Neil Gaiman thought he wrote comic books. But a newspaper editor, of course, set him straight.

Back when he was riding the diabolical headwinds of his popular series of graphic novels, The Sandman, the author attended a party where he introduced himself as a comic-book writer to a newspaper's literary editor. But when the editor quickly realized who this actually was -- and the glaze melted from his eyes -- he offered Gaiman a correction tinged with astonishment: "My God, man, you don't write comics, you write graphic novels." Relating the story to theLos Angeles Times in 1995, Gaiman said, "I suddenly felt like someone who had been informed that she wasn't a hooker, that in fact she was a lady of the evening."

Gaiman's done much more, of course, than simply write graphic novels, having coauthored, with Terry Pratchett, Good Omens, a comic novel about the Apocalypse; adapted into hardcover the BBC miniseries Neverwhere about the dark underworld beneath the streets of London; and, inspired by his young daughter, put a horrifying spin on C.S. Lewis' wardrobe doors for Coraline, a children's book about a passageway into a magical, yet malevolent, land.

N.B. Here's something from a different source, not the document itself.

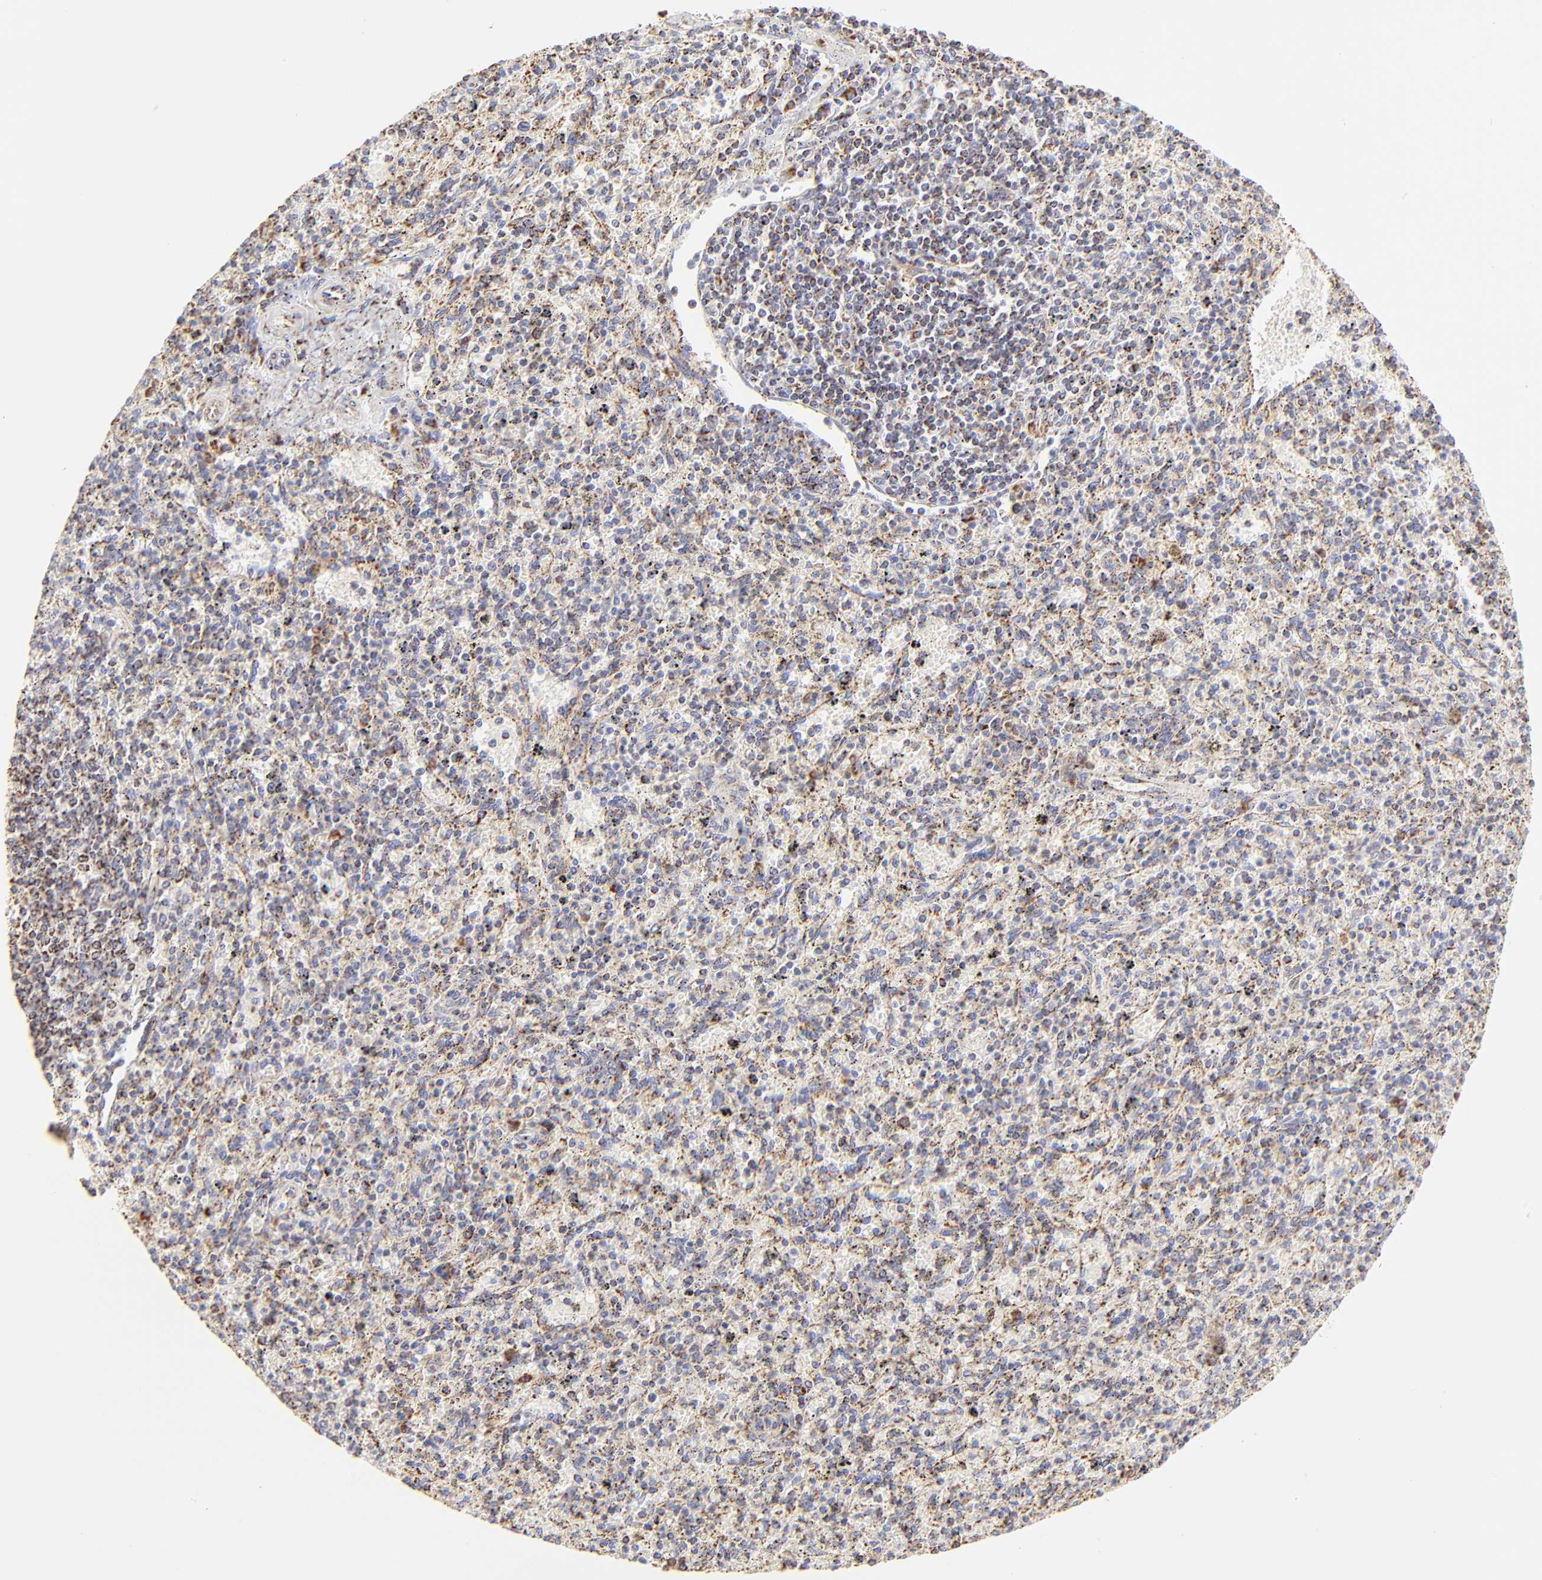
{"staining": {"intensity": "negative", "quantity": "none", "location": "none"}, "tissue": "spleen", "cell_type": "Cells in red pulp", "image_type": "normal", "snomed": [{"axis": "morphology", "description": "Normal tissue, NOS"}, {"axis": "topography", "description": "Spleen"}], "caption": "DAB immunohistochemical staining of benign human spleen shows no significant staining in cells in red pulp.", "gene": "ECH1", "patient": {"sex": "male", "age": 72}}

But it is The Sandman that is Gaiman's magnum opus.

Though he had told a career counselor in high school that he wanted to pen comic books, he had a career as a freelance journalist before his first graphic novel, Violent Cases, was published in England in 1987. DC Comics discovered him and The Sandman was born. Or reborn, actually. The comic debuted back in 1939 with a regular-Joe crime fighter in the lead. But in Gaiman's hands the tale had a more otherworldly spin, slowing introducing readers to the seven siblings Endless: Dream, Death, Desire, Destiny, Destruction, Despair and Delirium (once Delight). They all have their roles in shaping the fates of man. In fact, when Death was imprisoned for decades, the results were devastating. Richard Nixon reached The White House and Michael Jackson the Billboard charts.

Direction from newspaper editors notwithstanding, to Gaiman, these stories are still comic books. The man who shuttled back and forth between comics and classics in his formative years and can pepper his writing with references to Norse mythology as well as the vaudevillian rock group Queen, never cottoned to such highbrow/lowbrow distinctions. Comparing notes on a yachting excursion with members of the Irish rock band U2, the writer who looks like a rock star and Delirium and the rock stars who gave themselves comic-worthy names such as Bono and The Edge came to a realization: Whether the medium is pop music or comic books, not being taken seriously can be a plus. "It's safer to be in the gutter," he told The Washington Post in 1995.

In 1995, Gaiman brought The Sandman to a close and began spending more time on his nongraphic fiction, including a couple of short-story collections. A few years later he released Stardust, an adult fairy tale that has young Tristan Thorn searching for a fallen star to woo the lovely but cold Victoria Forester. In 2001, he placed an ex-con named Shadow in the middle of a war between the ancient and modern dieties in American Gods. Coming in October 2002 is another departure: an audio recording of Two Plays for Voices, which stars Bebe Neuwirth as a wise queen doing battle with a bloodthirsty child and Brian Dennehy as the Angel of Vengeance investigating the first crime in history in heaven's City of Angels.

Gaiman need not worry about defining his artistic relevance, since so many other seem to do it for him. Stephen King, Roger Zelazny and Harlan Ellison are among those who have contributed introductions to his works. William Gibson, the man who coined the term "cyberspace," called him a "a writer of rare perception and endless imagination" as well as "an American treasure." (Even though he's, technically, a British treasure transplanted to the American Midwest.) Even Norman Mailer has weighed in: "Along with all else, Sandman is a comic strip for intellectuals, and I say it's about time."

The gushiest praise, however, may come from Frank McConnell, who barely contained himself in the pages of the political and artistic journal Commonweal. Saying Gaiman "may just be the most gifted and important storyteller in English," McConnell crowned Sandman as the most important act of fiction of the day. "And that, not just because of the brilliance and intricacy of its storytelling -- and I know few stories, outside the best of Joyce, Faulkner, and Pynchon, that are more intricate," he wrote in October 1995, " but also because it tells its wonderful and humanizing tale in a medium, comic books, still largely considered demimonde by the tenured zombies of the academic establishment."

"If Sandman is a 'comic,'" he concluded, "then The Magic Flute is a 'musical' and A Midsummer Night's Dream is a skit. Read the damn thing: it's important."